On the other hand, “consistent with” means only that the prior custody determination must have been “in harmony with” or “in general agreement” with the UCCJEA (Chippenham & Johnston-Willis Hosps., Inc. v Peterson, 36 Va App 469, 476, 553 SE2d 133, 137 [2001]; see City of El Paso v Simmons, 379 US 497, 509 [1965]; see also Roanoke Mem. Hosps. v Kenley, 3 Va App 599, 606, 352 SE2d 525, 529 [1987] [“consistent with” does not mean “exactly alike” or “the same in every detail” but, instead, means “in harmony with,” “compatible with,” “holding to the same principles,” or “in general agreement with”]; City of St. Louis v De Lassus, 205 Mo 578, 585, 104 SW 12, 14 [1907] [“(c)onsistent with” does not “import exact conformity” but, rather, “substantial harmony”]).
Moreover, the proposition that a custody determination made under UCCJA is not “consistent with” UCCJEA leads to an absurd result. Since UCCJEA is merely a “revised” version of UCCJA (Spector, 32 Fam LQ, at 307 n 8), the drafters could not have intended that courts deciding cases under the former statute would, under the latter, lose “exclusive, continuing jurisdiction” of all such cases.
Significantly, the mother is unable to offer any explanation as why UCCJEA would refuse to confer “exclusive, continuing jurisdiction” because the court’s original exercise of jurisdiction to make the child custody determination was under UCCJA, when the same exercise of jurisdiction would have occurred if UCCJEA had been in effect. After all, under both UCCJA and UCCJEA, Rhode Island was the child’s “home state.”
Finally, Supreme Court also erred in exercising jurisdiction over the 1994 Rhode Island judgment of divorce as it relates to child support, which, in light of the State’s adoption of the Uniform Interstate Family Support Act (UIFSA) (see Family Ct Act § 580-205 [d]), is prohibited by the exclusive, continuing jurisdiction of the Rhode Island court. UIFSA requires recognition of Rhode Island’s exclusive, continuing jurisdiction with respect to child support under the 1994 judgment, given the father’s continuing residence there and the absence of the consent of the parties to a change (see Appel-Meller v Meller, 285 AD2d 430, 431 [2001]; see also Sobie, Practice Commentaries, McKinney’s Cons Law of NY, Book 29A, Family Ct Act § 580-205, at 224-225; 28 USC § 1738B [d], [e]).

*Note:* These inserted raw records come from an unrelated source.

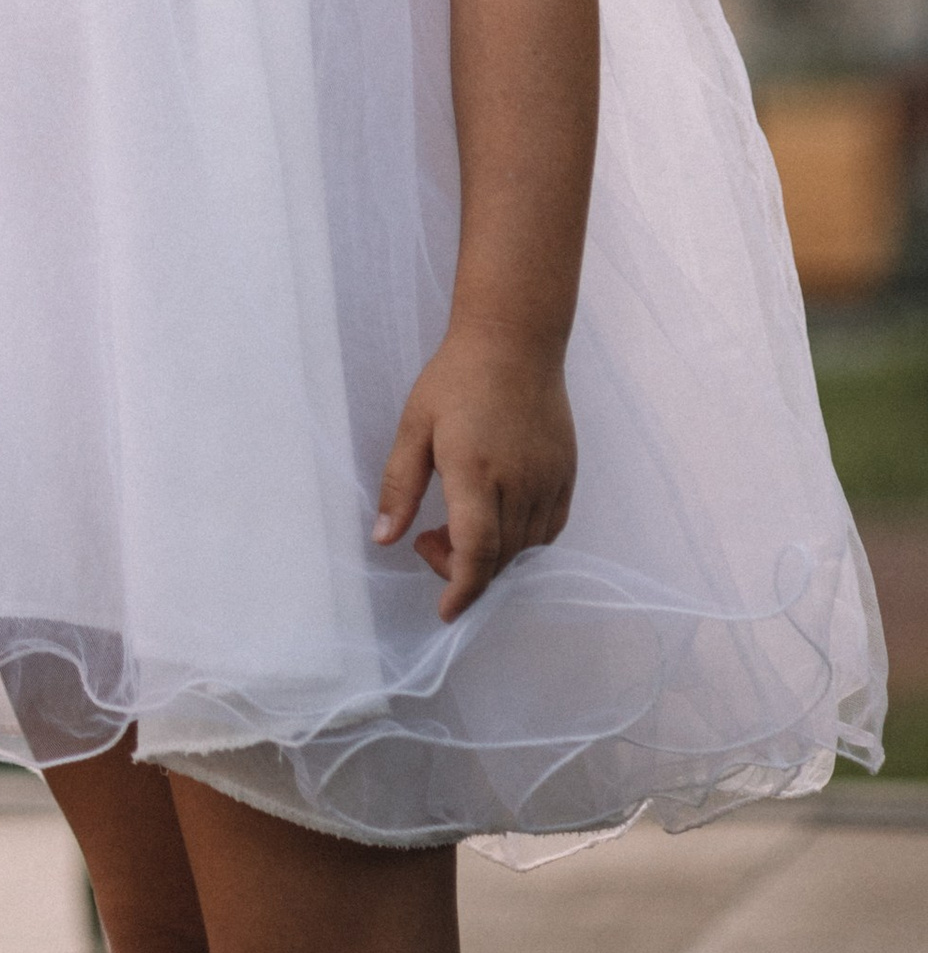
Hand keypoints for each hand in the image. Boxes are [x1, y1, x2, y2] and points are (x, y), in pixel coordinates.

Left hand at [374, 329, 577, 622]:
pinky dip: (522, 541)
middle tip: (429, 541)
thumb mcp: (414, 426)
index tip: (446, 612)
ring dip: (491, 556)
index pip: (476, 553)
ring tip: (458, 525)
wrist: (514, 340)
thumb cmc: (455, 379)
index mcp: (476, 471)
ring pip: (525, 549)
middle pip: (499, 558)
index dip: (461, 590)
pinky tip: (496, 520)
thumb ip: (399, 486)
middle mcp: (519, 483)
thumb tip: (384, 539)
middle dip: (463, 569)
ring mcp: (548, 480)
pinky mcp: (567, 475)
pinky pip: (548, 529)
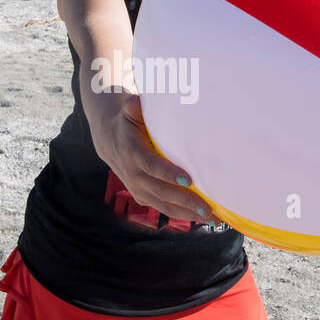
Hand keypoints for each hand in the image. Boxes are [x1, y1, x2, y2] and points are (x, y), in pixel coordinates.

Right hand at [95, 94, 219, 224]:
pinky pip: (163, 208)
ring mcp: (138, 189)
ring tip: (211, 218)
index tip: (189, 179)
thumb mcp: (128, 112)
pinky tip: (201, 218)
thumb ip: (134, 108)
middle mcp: (134, 175)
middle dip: (185, 200)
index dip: (168, 173)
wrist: (109, 141)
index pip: (151, 166)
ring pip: (163, 204)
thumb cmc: (129, 123)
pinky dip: (182, 215)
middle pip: (161, 191)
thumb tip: (136, 101)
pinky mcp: (143, 197)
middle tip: (208, 208)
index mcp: (132, 153)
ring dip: (187, 213)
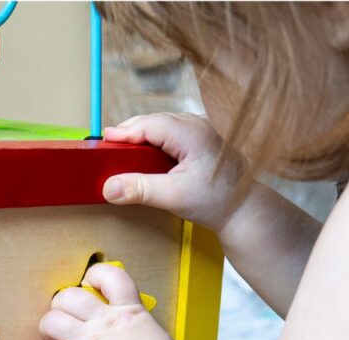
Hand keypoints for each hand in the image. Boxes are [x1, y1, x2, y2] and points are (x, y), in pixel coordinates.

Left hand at [33, 263, 184, 339]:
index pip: (109, 275)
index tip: (90, 282)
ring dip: (48, 329)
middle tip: (68, 317)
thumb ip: (141, 331)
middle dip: (62, 304)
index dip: (95, 274)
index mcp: (129, 312)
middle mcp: (105, 323)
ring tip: (56, 339)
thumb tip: (139, 338)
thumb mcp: (158, 338)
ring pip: (50, 321)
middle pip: (69, 296)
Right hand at [102, 113, 250, 232]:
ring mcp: (200, 129)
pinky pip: (170, 134)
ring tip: (123, 152)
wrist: (244, 209)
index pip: (149, 124)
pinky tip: (145, 157)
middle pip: (153, 121)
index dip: (124, 132)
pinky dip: (154, 143)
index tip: (104, 142)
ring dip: (141, 138)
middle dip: (130, 134)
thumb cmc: (218, 200)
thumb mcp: (174, 197)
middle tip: (108, 149)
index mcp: (192, 132)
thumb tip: (109, 187)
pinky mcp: (199, 139)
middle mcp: (197, 124)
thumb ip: (140, 189)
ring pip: (161, 127)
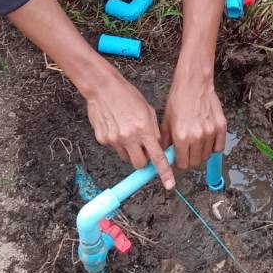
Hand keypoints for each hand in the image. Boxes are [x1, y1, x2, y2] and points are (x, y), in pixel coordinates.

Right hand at [83, 72, 172, 186]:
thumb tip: (157, 147)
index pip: (157, 157)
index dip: (164, 172)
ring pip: (126, 156)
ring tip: (126, 131)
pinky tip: (115, 126)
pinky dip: (116, 141)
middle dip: (143, 160)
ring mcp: (115, 140)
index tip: (169, 184)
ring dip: (129, 150)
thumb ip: (153, 131)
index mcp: (145, 130)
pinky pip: (113, 148)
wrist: (103, 88)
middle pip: (139, 163)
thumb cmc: (127, 95)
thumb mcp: (148, 111)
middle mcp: (130, 138)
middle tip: (142, 148)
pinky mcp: (103, 139)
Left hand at [162, 73, 226, 171]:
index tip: (179, 158)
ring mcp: (211, 132)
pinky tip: (207, 139)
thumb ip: (166, 141)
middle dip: (190, 159)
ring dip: (201, 153)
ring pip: (207, 156)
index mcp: (181, 137)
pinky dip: (214, 147)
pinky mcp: (221, 127)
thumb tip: (165, 154)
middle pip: (196, 162)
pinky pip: (219, 147)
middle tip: (187, 150)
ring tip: (196, 141)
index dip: (180, 162)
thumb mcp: (166, 120)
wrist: (194, 83)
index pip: (183, 164)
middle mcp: (197, 137)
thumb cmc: (179, 99)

We have considered the mother’s other arguments and find that they are without merit.
Accordingly, the order of the Supreme Court, New York County (John E. H. Stackhouse, J.), entered November 28, 2003,
Buckley, EJ., Tom, Saxe and Friedman, JJ., concur.
Order, Supreme Court, New York County, entered November 28, 2003, reversed, on the law, without costs or disbursements, the petition denied and the cross motion to dismiss the petition pursuant to CPLR 3211 (a) (2) granted.

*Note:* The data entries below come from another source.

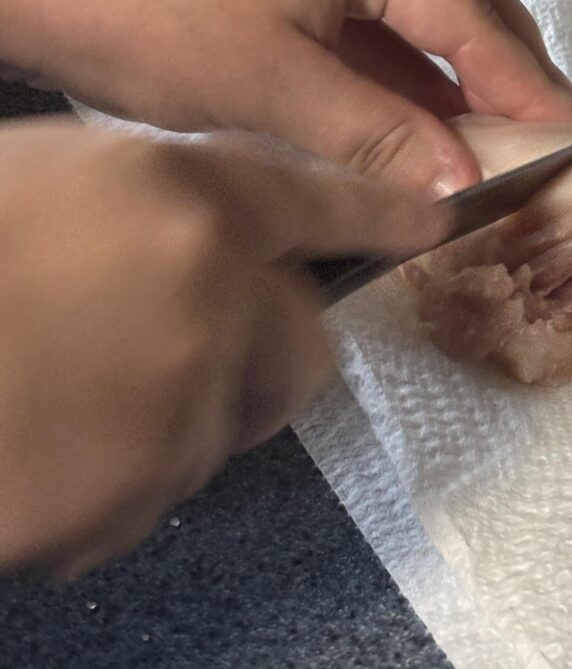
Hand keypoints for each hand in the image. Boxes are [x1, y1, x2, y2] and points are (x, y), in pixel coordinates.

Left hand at [0, 0, 571, 196]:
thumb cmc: (149, 27)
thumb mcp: (268, 91)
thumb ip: (375, 133)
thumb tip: (462, 182)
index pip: (466, 16)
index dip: (525, 82)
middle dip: (511, 56)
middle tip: (559, 124)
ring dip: (463, 52)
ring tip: (505, 115)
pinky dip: (407, 50)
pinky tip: (423, 96)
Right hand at [0, 119, 440, 578]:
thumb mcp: (49, 174)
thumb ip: (154, 198)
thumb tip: (206, 227)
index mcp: (184, 197)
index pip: (323, 201)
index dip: (383, 212)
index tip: (434, 222)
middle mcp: (211, 296)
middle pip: (303, 344)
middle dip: (264, 350)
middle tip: (182, 342)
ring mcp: (180, 402)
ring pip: (231, 421)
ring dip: (180, 413)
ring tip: (69, 389)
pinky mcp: (135, 494)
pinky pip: (159, 489)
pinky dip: (119, 475)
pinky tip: (40, 440)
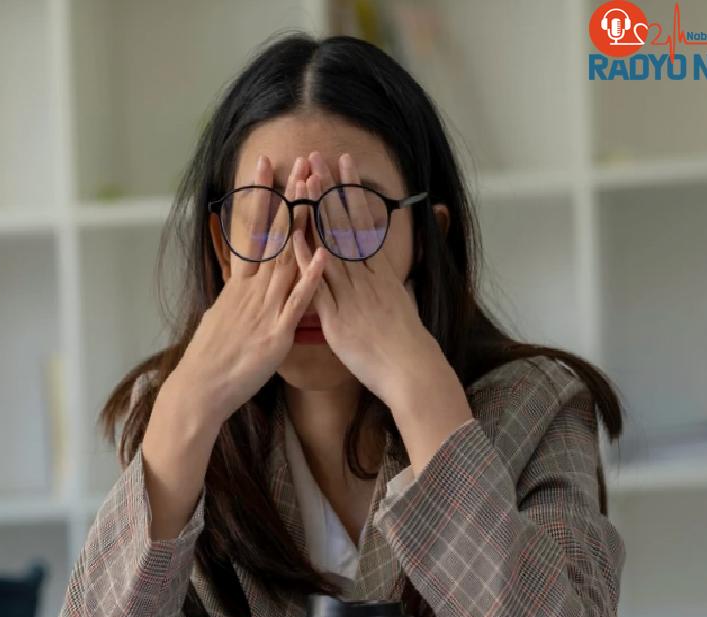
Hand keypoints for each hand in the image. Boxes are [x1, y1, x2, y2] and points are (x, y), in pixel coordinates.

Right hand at [169, 154, 324, 427]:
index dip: (261, 196)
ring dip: (302, 225)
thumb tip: (238, 279)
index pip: (252, 230)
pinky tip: (322, 255)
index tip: (267, 165)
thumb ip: (235, 294)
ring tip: (315, 193)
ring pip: (287, 259)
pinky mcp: (275, 333)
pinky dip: (310, 278)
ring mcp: (264, 309)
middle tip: (300, 163)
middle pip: (273, 236)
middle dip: (288, 198)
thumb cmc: (210, 358)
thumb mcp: (220, 316)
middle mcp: (252, 290)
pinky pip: (297, 302)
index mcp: (240, 285)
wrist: (200, 389)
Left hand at [292, 152, 472, 473]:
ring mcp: (351, 293)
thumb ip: (387, 283)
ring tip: (305, 183)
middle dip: (330, 189)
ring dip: (316, 212)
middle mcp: (365, 276)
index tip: (343, 164)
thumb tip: (385, 270)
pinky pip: (319, 285)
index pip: (363, 222)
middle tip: (318, 156)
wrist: (411, 370)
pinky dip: (307, 261)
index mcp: (379, 271)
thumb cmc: (406, 344)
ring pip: (330, 245)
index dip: (352, 191)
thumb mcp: (400, 303)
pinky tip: (295, 238)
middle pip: (345, 224)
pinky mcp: (338, 316)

. Domestic Relations Law 76-c, relating to “Temporary emergency jurisdiction,” has no application here.
. “Child custody determination” includes visitation rights (Domestic Relations Law 75-a [3]; see Matter of Reis v Zimmer, 263 AD2d 136 [1999]).
. The Connecticut UCCJEA granted exclusive, continuing jurisdiction only to “custody determination^] pursuant to [Conn Gen Stat] sections 46b-115k to 46b-115m, inclusive” (Conn Gen Stat § 46b-115l [a]).